If your server has dependencies, you can use uv or another package manager to set up the environment. When manually configuring dependencies, the recommended approach is to use uv with FastMCP. The configuration should use uv run to create an isolated environment with your specified packages:
{
  "mcpServers": {
    "dice-roller": {
      "command": "uv",
      "args": [
        "run",
        "--with", "fastmcp",
        "--with", "pandas",
        "--with", "requests", 
        "fastmcp",
        "run",
        "path/to/your/server.py"
      ]
    }
  }
}
You can also manually specify Python versions and project directories in your configuration:
{
  "mcpServers": {
    "dice-roller": {
      "command": "uv",
      "args": [
        "run",
        "--python", "3.11",
        "--project", "/path/to/project",
        "--with", "fastmcp",
        "fastmcp",
        "run",
        "path/to/your/server.py"
      ]
    }
  }
}
Note that the order of arguments is important: Python version and project settings should come before package specifications.
uv must be installed and available in your system PATH. Cursor runs in its own isolated environment and needs uv to manage dependencies.

Environment Variables

You can also specify environment variables in the configuration:
{
  "mcpServers": {
    "weather-server": {
      "command": "python",
      "args": ["path/to/weather_server.py"],
      "env": {
        "API_KEY": "your-api-key",
        "DEBUG": "true"
      }
    }
  }
}
Cursor runs servers in a completely isolated environment with no access to your shell environment or locally installed applications.

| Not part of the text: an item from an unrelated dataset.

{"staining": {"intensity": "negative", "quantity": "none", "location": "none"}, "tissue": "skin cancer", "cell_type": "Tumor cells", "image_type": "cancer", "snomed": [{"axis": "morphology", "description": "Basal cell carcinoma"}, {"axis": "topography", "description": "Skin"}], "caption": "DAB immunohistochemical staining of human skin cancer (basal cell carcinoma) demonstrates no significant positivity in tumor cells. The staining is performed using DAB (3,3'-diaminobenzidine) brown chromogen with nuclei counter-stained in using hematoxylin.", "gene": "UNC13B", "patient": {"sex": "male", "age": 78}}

You must explicitly pass any environment variables your server needs.

Using the Server

Once your server is installed, you can start using your FastMCP server with Cursor’s AI assistant. Try asking Cursor something like:
“Roll some dice for me”
Cursor will automatically detect your roll_dice tool and use it to fulfill your request, returning something like:
🎲 Here are your dice rolls: 4, 6, 4 You rolled 3 dice with a total of 14! The 6 was a nice high roll there!
The AI assistant can now access all the tools, resources, and prompts you’ve defined in your FastMCP server.